> Work to complete
The lines to copy from the data below are those that hold the string "root".

> Records from a data source
------------------------------------------------------------

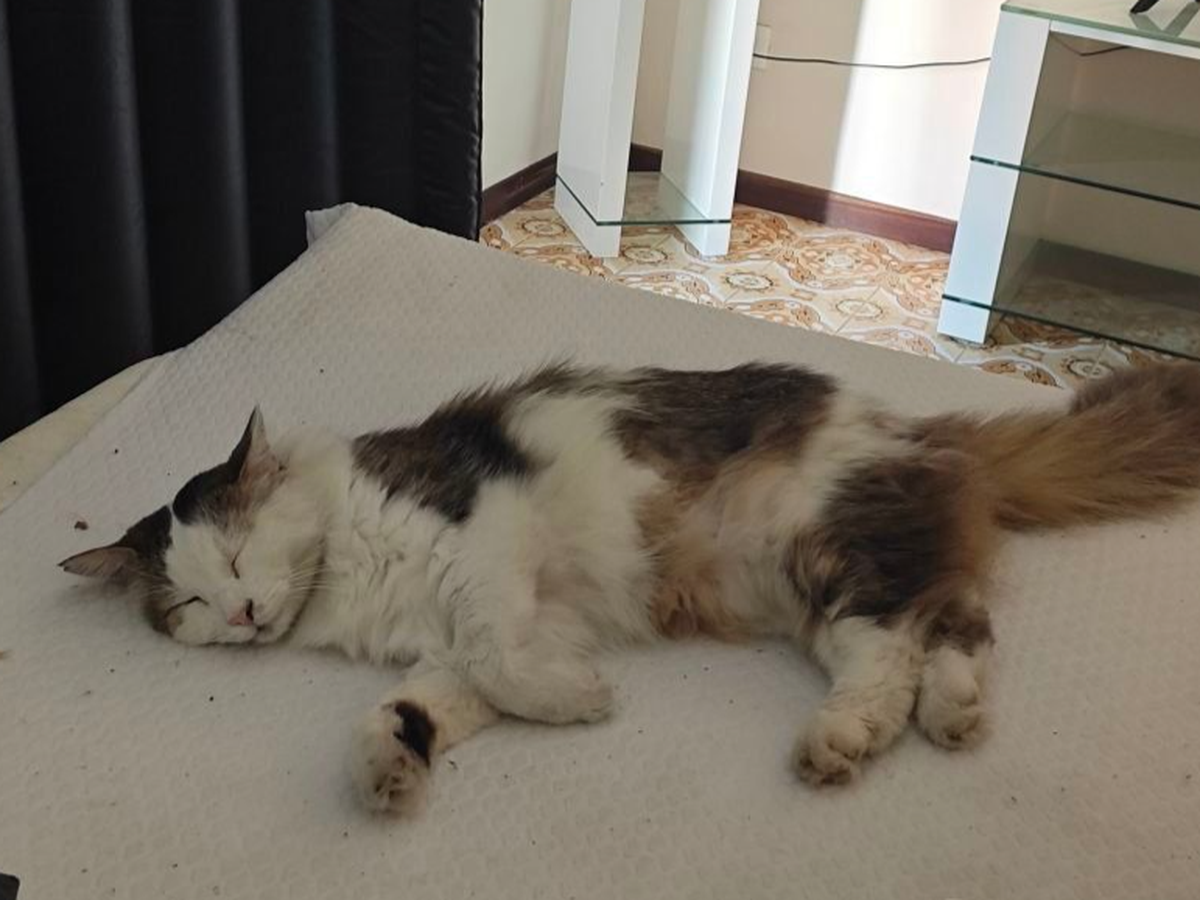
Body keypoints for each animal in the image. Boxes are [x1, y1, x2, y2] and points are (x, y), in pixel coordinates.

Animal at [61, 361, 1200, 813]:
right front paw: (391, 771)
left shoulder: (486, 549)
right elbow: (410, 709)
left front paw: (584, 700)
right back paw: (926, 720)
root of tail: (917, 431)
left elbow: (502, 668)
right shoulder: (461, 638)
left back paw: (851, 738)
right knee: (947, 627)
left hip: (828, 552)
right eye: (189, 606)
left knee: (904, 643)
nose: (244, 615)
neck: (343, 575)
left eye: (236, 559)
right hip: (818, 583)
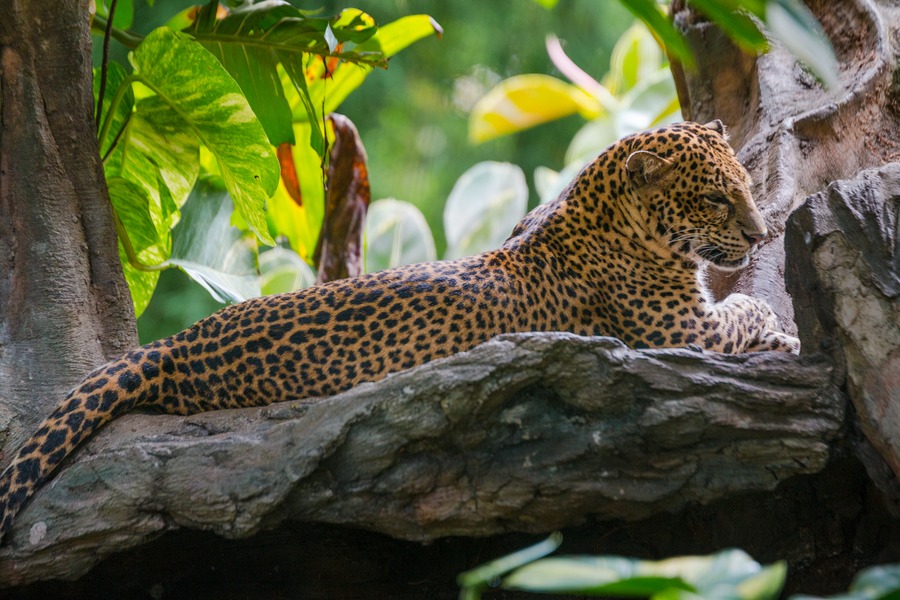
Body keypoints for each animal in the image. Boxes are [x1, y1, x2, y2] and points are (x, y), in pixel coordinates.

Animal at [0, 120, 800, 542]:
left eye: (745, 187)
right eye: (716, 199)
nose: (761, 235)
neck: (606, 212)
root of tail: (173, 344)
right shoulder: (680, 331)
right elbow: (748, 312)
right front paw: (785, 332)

------------------------------------------------------------

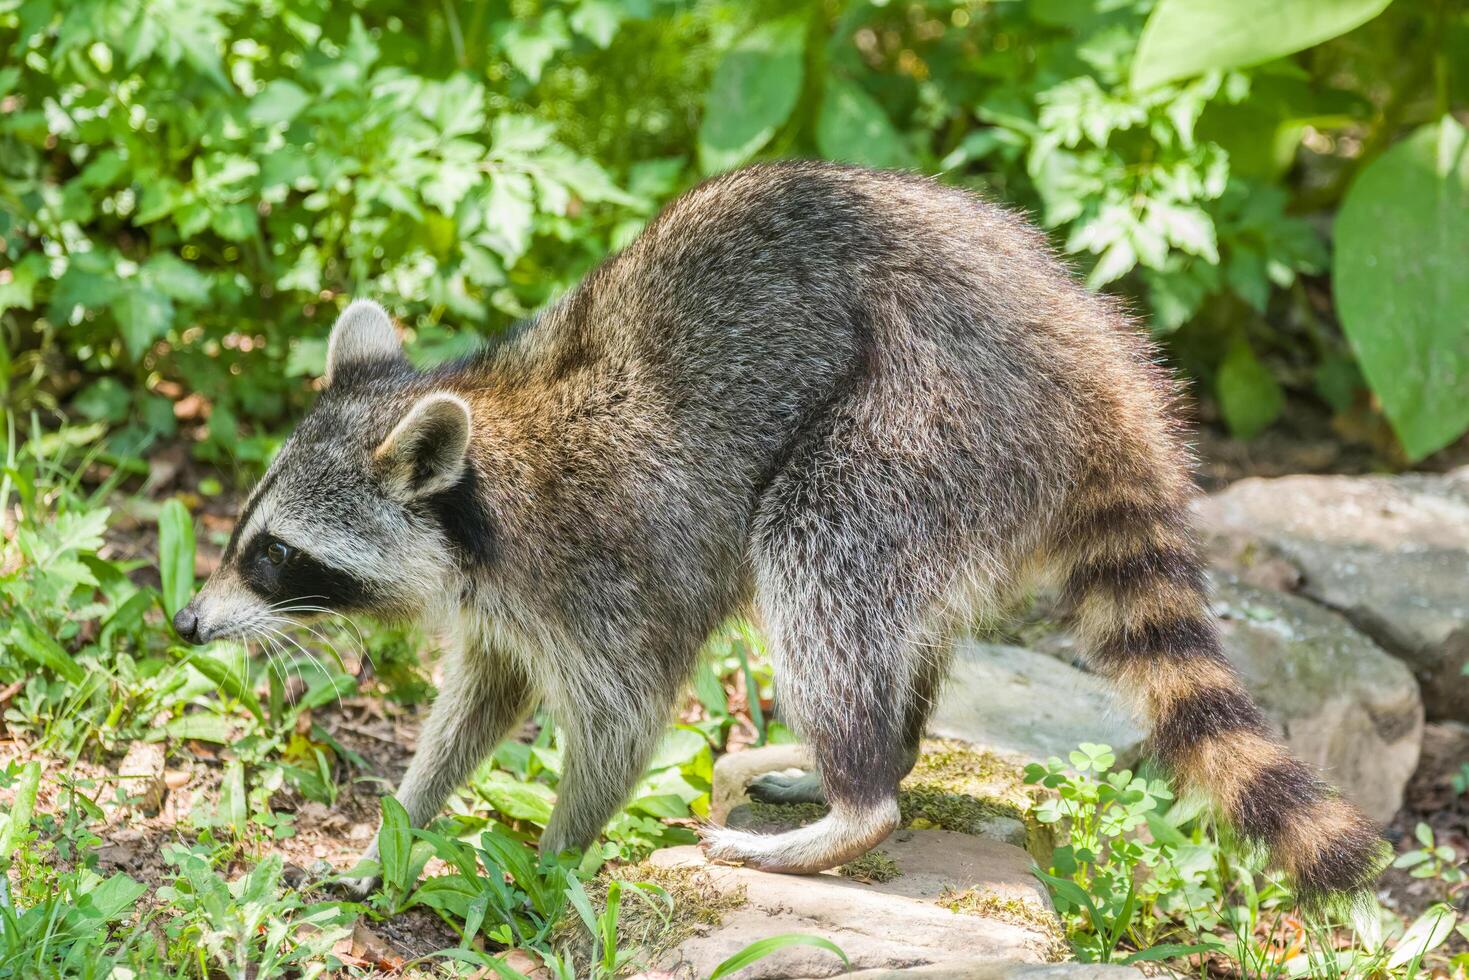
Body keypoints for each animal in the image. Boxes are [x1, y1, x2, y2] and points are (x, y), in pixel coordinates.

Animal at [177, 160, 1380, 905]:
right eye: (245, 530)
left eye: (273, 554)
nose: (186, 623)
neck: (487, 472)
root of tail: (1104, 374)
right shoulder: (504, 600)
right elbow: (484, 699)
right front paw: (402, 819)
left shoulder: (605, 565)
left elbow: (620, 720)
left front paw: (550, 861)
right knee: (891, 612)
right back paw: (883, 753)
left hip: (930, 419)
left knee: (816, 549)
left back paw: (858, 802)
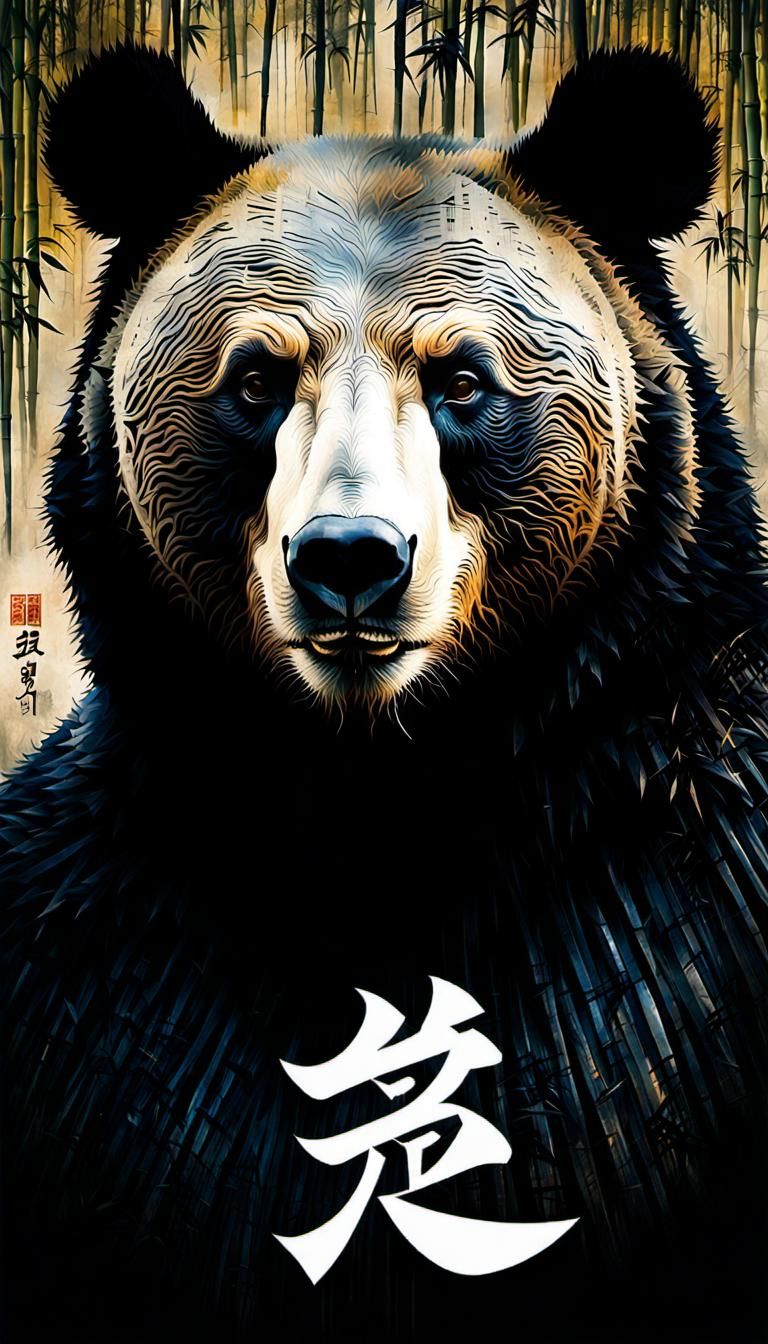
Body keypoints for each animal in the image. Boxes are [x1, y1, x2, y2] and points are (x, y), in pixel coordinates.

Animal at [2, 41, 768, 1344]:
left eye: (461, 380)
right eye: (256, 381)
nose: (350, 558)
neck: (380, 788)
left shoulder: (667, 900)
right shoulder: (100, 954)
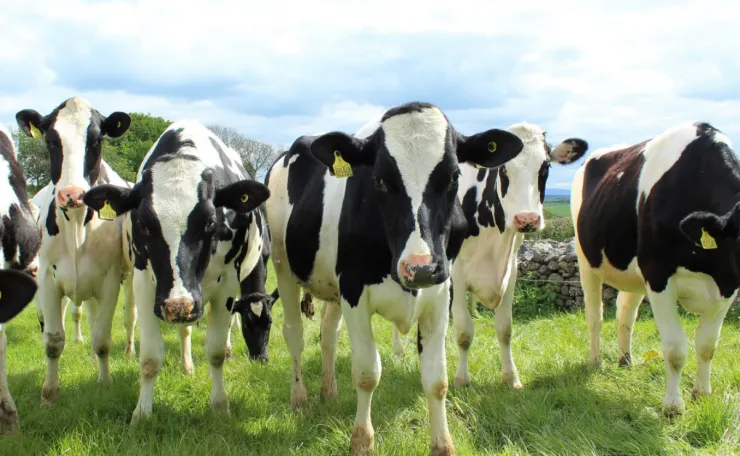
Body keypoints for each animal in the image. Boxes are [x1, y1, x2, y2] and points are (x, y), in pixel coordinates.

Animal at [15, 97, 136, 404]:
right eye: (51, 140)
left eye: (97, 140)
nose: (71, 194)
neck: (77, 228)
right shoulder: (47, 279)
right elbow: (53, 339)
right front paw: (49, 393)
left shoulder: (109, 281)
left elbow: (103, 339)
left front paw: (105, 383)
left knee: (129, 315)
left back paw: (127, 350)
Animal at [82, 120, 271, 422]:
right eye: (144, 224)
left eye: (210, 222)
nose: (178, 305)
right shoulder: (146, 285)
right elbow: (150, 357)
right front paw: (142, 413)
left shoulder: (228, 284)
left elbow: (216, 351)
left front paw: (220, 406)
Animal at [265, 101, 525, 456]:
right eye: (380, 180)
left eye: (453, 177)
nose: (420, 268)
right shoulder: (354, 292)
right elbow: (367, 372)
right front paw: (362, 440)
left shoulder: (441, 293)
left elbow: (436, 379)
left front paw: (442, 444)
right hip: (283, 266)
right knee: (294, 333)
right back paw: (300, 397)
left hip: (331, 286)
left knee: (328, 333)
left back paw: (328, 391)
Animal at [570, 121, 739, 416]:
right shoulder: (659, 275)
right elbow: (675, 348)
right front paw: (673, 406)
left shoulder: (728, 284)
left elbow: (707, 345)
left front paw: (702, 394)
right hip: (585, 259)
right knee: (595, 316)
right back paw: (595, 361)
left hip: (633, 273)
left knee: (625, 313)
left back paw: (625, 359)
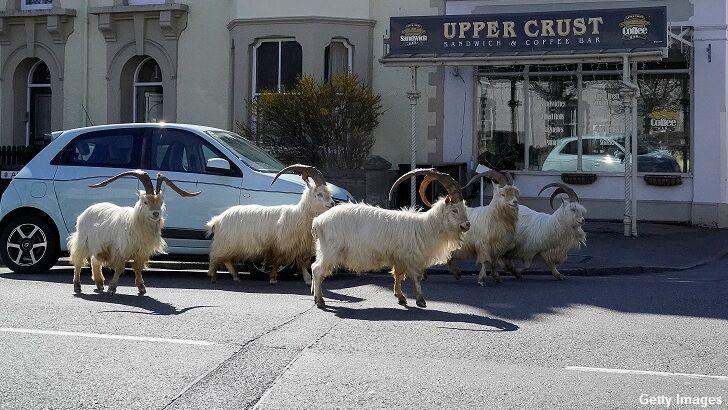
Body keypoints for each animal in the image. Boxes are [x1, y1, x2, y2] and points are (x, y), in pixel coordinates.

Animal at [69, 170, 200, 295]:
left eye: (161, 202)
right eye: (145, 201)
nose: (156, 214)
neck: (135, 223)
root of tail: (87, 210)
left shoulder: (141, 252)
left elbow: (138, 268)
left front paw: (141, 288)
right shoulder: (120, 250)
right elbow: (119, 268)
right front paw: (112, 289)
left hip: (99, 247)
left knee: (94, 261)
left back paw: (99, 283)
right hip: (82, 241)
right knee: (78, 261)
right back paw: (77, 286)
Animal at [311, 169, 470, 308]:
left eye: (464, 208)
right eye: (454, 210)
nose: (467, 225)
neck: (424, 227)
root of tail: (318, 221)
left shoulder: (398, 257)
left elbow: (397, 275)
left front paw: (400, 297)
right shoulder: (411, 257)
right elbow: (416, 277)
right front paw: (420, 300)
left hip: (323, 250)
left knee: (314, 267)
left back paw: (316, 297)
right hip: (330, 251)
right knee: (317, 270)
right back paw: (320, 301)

------------------------------------------------------------

> Expected answer
root of tail: (917, 431)
root of tail: (173, 344)
root of tail: (1104, 374)
root of tail: (87, 210)
root of tail: (318, 221)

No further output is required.